Cockburn BMX club begs council to initiate upgrades at Malabar Park BMX Facility

BMX riders are begging the Cockburn council to make plans to upgrade the crumbling BMX facility at Malabar Park next week after years of waiting and months of track shutdowns.

Eight years ago, Cockburn BMX Club submitted a proposal for a municipal upgrade of their much-loved facility to international standards. However, despite the redevelopment being approved, work has still not started.

And the council now admits it has a million-dollar problem funding the fully drafted plan for improvement.

“The cost is estimated to be $1 million over budget,” Andrew Tomlinson, City of Cockburn’s head of recreation services, told PerthNow this week, responding to questions about the delay.

Club president Leighton Pratt said riders chose to leave the Malabar track at the end of 2020 and suspend weekly races believing construction would begin in early 2021.
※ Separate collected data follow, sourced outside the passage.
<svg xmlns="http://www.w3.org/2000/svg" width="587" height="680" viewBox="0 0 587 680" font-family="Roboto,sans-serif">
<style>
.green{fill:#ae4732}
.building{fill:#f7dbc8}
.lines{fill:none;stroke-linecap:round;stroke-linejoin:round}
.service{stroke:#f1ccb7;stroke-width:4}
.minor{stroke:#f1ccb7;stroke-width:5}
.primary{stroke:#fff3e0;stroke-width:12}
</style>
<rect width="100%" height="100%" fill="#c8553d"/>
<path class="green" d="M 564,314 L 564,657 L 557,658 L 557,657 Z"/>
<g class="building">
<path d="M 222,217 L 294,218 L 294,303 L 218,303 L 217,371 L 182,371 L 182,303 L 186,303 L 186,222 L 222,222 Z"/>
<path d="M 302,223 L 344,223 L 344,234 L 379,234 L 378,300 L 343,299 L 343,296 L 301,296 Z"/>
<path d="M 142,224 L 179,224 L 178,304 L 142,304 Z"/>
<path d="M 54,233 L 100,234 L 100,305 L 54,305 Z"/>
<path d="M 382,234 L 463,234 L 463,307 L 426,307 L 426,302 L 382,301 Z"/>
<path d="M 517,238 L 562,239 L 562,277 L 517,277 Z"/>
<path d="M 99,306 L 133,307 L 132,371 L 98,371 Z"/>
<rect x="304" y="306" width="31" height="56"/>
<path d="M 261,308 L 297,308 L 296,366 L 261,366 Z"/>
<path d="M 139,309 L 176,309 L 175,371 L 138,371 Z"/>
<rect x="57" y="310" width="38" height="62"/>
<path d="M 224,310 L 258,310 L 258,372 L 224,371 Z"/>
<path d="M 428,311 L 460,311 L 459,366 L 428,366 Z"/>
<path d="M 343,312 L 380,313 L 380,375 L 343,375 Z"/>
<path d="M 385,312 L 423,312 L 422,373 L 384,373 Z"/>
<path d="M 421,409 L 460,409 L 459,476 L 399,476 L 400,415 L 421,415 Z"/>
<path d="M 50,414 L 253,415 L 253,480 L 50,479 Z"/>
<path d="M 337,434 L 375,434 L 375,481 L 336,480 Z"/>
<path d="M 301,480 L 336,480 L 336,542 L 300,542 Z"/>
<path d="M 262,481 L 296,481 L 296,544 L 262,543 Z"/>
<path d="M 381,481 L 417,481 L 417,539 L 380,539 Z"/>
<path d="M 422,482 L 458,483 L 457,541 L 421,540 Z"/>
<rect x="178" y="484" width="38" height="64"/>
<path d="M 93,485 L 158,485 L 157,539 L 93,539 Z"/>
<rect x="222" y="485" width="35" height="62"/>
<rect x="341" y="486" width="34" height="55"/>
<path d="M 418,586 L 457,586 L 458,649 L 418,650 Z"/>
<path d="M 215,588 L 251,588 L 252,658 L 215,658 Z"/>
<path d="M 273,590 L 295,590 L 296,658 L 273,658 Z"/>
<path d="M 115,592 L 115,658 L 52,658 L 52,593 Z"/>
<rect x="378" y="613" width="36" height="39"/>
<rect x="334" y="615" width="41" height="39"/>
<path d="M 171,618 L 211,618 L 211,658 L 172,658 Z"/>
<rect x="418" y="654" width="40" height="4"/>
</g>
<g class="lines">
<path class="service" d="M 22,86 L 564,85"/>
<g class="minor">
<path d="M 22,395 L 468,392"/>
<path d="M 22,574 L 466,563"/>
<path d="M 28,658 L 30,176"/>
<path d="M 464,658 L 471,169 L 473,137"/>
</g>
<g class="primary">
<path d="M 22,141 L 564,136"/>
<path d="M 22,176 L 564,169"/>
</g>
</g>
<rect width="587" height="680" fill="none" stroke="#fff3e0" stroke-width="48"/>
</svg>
Nearly 18 months later, he says the club and its 130 members are desperate for authorities to deliver on their promises so they can get back to the sport they love.

“The children and parents are not only sad but also angry and annoyed at the time it has taken and the carrot that is constantly hanging in front of us,” Mr. Pratt said.
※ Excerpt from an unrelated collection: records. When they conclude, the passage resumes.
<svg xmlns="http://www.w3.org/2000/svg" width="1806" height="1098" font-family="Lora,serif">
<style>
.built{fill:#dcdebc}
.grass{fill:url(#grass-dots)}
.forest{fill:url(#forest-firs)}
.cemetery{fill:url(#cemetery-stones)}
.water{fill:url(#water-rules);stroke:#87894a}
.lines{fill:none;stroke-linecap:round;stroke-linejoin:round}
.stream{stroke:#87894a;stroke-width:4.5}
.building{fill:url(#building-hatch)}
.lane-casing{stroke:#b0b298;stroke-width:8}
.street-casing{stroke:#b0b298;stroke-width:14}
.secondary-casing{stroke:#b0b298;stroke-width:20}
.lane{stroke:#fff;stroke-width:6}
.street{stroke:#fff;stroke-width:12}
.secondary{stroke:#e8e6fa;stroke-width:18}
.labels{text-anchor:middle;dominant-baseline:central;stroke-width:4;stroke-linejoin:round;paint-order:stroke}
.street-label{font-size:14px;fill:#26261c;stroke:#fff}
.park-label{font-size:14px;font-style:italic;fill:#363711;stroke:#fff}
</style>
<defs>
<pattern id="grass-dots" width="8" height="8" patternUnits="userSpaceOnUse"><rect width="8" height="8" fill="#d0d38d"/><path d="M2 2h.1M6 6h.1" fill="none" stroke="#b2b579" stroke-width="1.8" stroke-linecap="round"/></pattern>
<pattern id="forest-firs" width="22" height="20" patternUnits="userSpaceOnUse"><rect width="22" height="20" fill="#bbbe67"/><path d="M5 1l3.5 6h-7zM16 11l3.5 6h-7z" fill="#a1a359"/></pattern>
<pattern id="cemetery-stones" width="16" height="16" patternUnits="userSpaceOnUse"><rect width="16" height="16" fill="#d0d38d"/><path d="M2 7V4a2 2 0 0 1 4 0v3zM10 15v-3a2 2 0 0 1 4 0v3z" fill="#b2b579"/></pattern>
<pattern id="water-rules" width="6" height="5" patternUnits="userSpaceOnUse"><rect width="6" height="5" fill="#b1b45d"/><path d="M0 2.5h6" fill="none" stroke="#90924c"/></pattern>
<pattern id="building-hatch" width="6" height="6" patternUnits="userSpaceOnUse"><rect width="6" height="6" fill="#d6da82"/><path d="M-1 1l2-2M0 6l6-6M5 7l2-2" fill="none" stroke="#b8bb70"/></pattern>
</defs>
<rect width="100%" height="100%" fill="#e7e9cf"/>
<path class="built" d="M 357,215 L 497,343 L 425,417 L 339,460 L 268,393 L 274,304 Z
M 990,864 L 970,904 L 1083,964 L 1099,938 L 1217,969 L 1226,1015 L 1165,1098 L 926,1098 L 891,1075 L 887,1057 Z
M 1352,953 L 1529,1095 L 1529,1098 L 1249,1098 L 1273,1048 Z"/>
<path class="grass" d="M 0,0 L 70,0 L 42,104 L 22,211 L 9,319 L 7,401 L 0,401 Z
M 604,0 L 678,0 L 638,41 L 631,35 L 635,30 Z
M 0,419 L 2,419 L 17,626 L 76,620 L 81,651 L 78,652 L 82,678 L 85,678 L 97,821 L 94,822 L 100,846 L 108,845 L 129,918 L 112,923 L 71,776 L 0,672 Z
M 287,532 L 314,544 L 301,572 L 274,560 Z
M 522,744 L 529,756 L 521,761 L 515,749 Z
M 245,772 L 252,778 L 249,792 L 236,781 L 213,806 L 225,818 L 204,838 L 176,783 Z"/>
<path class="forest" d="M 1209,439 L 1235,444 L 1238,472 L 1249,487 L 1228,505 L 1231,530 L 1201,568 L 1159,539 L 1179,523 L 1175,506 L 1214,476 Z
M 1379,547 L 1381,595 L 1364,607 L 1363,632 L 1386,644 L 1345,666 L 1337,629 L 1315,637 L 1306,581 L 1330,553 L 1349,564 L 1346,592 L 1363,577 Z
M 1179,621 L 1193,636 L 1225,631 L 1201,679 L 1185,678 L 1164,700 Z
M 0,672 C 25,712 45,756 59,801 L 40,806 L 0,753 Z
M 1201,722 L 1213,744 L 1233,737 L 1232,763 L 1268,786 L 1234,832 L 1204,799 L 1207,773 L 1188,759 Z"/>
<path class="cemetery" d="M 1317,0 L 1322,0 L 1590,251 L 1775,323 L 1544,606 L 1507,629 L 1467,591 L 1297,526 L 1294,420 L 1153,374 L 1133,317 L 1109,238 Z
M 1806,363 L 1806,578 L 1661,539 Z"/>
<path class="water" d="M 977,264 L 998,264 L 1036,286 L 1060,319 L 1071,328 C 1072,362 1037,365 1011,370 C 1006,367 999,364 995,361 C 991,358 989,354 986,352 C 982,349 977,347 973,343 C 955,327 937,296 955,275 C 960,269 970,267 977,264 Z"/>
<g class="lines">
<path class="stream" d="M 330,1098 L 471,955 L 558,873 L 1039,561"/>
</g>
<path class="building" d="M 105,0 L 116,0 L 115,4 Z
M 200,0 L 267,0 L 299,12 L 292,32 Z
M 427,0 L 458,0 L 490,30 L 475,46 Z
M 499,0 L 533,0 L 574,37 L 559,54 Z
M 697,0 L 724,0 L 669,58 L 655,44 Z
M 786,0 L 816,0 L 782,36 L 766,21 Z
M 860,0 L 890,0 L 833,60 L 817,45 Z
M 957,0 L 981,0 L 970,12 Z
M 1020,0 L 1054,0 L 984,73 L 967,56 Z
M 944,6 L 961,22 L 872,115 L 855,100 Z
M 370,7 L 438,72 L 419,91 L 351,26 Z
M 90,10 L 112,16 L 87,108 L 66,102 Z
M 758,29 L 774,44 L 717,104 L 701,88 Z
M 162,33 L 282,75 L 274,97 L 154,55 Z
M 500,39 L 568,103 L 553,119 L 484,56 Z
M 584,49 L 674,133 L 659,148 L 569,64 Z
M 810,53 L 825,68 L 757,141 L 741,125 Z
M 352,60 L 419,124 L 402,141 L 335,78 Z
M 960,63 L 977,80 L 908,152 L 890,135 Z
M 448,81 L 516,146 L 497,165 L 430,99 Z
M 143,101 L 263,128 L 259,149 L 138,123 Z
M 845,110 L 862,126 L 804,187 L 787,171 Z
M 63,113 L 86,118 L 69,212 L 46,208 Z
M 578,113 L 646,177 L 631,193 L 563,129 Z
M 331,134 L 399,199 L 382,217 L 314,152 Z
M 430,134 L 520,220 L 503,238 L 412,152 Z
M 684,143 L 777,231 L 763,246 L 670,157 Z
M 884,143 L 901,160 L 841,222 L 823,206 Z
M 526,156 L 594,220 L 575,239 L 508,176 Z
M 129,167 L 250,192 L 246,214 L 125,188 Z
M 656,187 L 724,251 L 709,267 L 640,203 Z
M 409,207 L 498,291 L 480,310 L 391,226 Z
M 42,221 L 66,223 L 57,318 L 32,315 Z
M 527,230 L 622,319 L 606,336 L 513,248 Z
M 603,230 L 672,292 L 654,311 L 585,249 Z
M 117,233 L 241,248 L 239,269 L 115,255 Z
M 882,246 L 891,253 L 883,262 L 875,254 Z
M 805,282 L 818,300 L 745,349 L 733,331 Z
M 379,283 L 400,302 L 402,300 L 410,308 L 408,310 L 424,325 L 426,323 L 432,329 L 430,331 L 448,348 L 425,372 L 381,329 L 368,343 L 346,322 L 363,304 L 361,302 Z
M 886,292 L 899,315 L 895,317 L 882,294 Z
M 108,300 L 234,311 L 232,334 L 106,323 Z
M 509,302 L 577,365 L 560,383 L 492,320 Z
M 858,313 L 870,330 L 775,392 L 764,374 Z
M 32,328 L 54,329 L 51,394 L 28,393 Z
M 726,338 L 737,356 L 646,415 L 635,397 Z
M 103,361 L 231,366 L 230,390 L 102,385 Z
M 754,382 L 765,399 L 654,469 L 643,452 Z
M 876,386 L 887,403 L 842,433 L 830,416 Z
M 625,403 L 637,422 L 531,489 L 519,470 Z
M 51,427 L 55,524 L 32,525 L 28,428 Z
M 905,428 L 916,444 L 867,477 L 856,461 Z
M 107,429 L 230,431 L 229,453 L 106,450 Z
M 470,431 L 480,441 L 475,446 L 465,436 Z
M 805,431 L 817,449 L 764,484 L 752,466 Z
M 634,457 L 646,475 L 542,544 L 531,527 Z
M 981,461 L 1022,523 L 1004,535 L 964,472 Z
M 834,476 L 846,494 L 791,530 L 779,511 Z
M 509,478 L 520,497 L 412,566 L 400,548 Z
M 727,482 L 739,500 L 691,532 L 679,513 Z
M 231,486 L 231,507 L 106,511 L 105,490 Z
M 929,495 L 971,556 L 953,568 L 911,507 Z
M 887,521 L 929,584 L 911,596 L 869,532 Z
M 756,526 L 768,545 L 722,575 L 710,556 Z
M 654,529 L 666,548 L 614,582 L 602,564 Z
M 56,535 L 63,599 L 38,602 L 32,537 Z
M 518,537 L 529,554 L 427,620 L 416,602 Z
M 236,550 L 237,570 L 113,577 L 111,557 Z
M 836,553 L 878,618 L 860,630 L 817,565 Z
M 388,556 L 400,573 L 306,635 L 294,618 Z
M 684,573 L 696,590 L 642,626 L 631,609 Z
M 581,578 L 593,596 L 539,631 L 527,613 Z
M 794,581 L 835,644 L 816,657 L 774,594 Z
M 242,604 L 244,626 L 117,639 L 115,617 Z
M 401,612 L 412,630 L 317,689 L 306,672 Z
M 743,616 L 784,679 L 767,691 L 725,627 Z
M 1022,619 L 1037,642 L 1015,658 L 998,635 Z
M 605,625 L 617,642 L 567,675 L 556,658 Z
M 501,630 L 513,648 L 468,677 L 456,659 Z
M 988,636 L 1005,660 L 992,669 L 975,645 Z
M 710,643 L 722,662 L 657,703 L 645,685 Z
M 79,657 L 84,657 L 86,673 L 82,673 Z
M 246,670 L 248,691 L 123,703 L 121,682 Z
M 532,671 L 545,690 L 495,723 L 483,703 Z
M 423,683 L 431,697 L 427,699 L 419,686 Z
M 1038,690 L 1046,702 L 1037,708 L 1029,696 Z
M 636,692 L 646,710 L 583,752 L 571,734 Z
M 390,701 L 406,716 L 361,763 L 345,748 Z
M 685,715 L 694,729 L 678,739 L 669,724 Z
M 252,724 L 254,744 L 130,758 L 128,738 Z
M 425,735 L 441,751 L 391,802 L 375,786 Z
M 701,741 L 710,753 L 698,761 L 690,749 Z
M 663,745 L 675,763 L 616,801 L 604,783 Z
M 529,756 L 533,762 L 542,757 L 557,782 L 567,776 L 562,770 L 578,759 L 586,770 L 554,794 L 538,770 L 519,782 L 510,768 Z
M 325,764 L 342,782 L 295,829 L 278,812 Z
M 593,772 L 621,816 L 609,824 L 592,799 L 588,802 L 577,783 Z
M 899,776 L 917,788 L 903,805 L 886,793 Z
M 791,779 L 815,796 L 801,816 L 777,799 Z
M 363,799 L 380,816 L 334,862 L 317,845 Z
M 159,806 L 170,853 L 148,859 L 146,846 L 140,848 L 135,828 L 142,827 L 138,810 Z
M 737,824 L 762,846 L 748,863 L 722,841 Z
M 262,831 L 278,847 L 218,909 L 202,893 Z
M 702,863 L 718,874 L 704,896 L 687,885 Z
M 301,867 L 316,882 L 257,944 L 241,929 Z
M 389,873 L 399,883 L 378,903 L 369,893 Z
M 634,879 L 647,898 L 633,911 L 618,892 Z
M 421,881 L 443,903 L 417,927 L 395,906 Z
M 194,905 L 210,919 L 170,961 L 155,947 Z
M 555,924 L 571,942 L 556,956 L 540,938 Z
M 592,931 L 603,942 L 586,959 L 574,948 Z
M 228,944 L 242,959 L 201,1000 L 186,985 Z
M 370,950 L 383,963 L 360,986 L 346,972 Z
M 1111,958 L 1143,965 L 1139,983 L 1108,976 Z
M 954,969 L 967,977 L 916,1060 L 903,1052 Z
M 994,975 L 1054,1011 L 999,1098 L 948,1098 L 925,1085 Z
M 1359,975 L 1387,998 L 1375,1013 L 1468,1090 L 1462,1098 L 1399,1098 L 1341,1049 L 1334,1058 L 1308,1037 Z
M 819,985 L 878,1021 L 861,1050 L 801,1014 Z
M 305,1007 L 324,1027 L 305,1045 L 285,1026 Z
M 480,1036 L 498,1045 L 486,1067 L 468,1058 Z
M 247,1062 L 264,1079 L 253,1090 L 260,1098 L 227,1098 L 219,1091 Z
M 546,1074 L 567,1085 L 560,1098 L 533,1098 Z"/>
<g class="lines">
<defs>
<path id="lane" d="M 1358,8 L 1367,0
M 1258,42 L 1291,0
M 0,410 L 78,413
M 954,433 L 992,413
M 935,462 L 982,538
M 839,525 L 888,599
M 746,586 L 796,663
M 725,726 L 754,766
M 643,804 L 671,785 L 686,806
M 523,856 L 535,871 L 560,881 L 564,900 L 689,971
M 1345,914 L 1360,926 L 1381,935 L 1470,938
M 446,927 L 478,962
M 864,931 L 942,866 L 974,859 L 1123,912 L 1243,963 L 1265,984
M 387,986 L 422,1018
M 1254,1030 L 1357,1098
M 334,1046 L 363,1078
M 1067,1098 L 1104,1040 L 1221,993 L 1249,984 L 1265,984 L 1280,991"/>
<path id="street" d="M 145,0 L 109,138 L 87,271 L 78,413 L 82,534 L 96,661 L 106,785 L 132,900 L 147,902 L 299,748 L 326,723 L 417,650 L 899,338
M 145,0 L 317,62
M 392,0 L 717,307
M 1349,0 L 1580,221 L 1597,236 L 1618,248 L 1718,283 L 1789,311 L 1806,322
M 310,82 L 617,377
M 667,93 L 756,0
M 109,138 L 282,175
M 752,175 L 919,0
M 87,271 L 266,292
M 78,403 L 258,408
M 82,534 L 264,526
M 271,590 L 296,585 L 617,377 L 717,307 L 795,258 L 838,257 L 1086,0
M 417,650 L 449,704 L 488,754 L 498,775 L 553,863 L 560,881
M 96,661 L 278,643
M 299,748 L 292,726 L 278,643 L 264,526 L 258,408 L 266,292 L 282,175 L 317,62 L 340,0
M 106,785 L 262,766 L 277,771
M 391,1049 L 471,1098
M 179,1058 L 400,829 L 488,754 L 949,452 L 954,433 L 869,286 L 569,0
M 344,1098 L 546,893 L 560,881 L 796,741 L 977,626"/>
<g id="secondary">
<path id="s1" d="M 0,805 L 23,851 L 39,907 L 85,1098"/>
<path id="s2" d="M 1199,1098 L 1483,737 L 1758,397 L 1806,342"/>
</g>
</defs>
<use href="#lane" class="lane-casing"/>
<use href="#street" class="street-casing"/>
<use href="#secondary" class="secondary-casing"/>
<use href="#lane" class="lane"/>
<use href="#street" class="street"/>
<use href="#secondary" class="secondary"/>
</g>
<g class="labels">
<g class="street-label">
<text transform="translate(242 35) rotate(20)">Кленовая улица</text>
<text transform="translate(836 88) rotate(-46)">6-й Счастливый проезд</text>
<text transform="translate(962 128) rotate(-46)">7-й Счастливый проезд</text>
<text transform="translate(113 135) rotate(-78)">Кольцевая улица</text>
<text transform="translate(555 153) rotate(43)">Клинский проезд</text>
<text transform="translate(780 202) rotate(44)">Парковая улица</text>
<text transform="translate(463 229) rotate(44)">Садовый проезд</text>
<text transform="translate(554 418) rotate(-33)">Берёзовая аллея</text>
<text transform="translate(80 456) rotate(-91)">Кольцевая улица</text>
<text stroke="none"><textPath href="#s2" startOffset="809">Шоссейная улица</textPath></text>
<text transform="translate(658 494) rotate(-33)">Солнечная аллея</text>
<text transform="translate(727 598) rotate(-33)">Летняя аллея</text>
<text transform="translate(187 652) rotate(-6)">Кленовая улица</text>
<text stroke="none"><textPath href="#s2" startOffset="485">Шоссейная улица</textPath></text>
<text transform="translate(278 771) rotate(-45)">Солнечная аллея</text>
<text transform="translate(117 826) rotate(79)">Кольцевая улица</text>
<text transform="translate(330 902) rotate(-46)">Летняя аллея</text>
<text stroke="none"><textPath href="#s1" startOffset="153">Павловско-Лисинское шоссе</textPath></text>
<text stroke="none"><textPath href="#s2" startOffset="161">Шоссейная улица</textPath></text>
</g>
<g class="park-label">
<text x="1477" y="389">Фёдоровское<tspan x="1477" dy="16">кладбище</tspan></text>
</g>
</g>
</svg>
“If it takes too long to get this new facility, there is a real chance that Cockburn BMX Club will close because there has been no home for the club for more than three years. I’m not sure a club could survive that long.”

Mr. Pratt said drainage problems and deterioration of the buildings were some of the issues that led them to submit their redevelopment proposal to the city all those years ago.

“The current infrastructure is more than 30 years old, and some of the equipment, such as the starting gate, is outdated and no longer up to standards,” he said.

“We desperately need the track being built to keep our club together, to give people a place to ride, and to help the BMX sport continue to grow.”

Mr. Tomlinson said the city had completed the project’s design but ran into funding difficulties.

“Currently, the project is fully designed, but cost estimates are $1 million over budget,” said Mr. Tomlinson.

He said the club had maintained the track before they stopped racing, and as a result, there were no major problems with the way itself, just with the club’s support structures.

“Upon maintenance (before March 2020), the track was in good condition,” said Tomlinson. “The structures supporting the track – toilets, cafeteria, lighting, and parking – are in poor condition, not fit for purpose, and do not support the club in the long term.

“Then the city proposes to redevelop the site, including upgrading and reorienting the track to suit the users better and the overall drainage of the site.”

The planned redevelopment also includes a new runway ramp in line with the demands of the sport, a club room, new lighting, parking lots, a pumping track, and a playground for wider community use.

However, not all hope is lost with a report examining the $1 million deficit and considering the city’s financing options at next Thursday’s council meeting.

As for the cause of the delay in construction – apart from the now significant budget problems – Mr. Tomlinson said the site on a former landfill had also proved to be a problem.

“The site is an old municipal landfill that presents many challenges and potential risks from a structural and environmental perspective,” he said.

“The city had to spend time working with state government advisers and departments to ensure plans are in place to mitigate the potential risks of the site redevelopment.”

Mr. Pratt said the future of BMX at Cockburn is in the hands of the local government, and decisions can be made next Thursday.

“Without a track, the town of Cockburn is looking at the death of BMX in the area and the loss of a fantastic opportunity to continue BMX racing in the future,” he said.

“Without immediate intervention from the municipality, the project is meaningless because there is no longer a club to ride it.”

John D.Mayne
I love to write. When I wasn’t writing for my school newspaper or college blog, I was writing personal essays and journal entries. Then I discovered I loved to write. In college, I wrote for my school paper and my campus radio show. I started doing freelance writing for the Huffington Post in 2009. Then, I joined the team at Newsmyth as a writer/editor. Now, I spend most of my time writing for Newsmyth and as a guest blogger on a handful of other blogs. When I’m not writing, I like to read, travel, cook, and spend time with friends.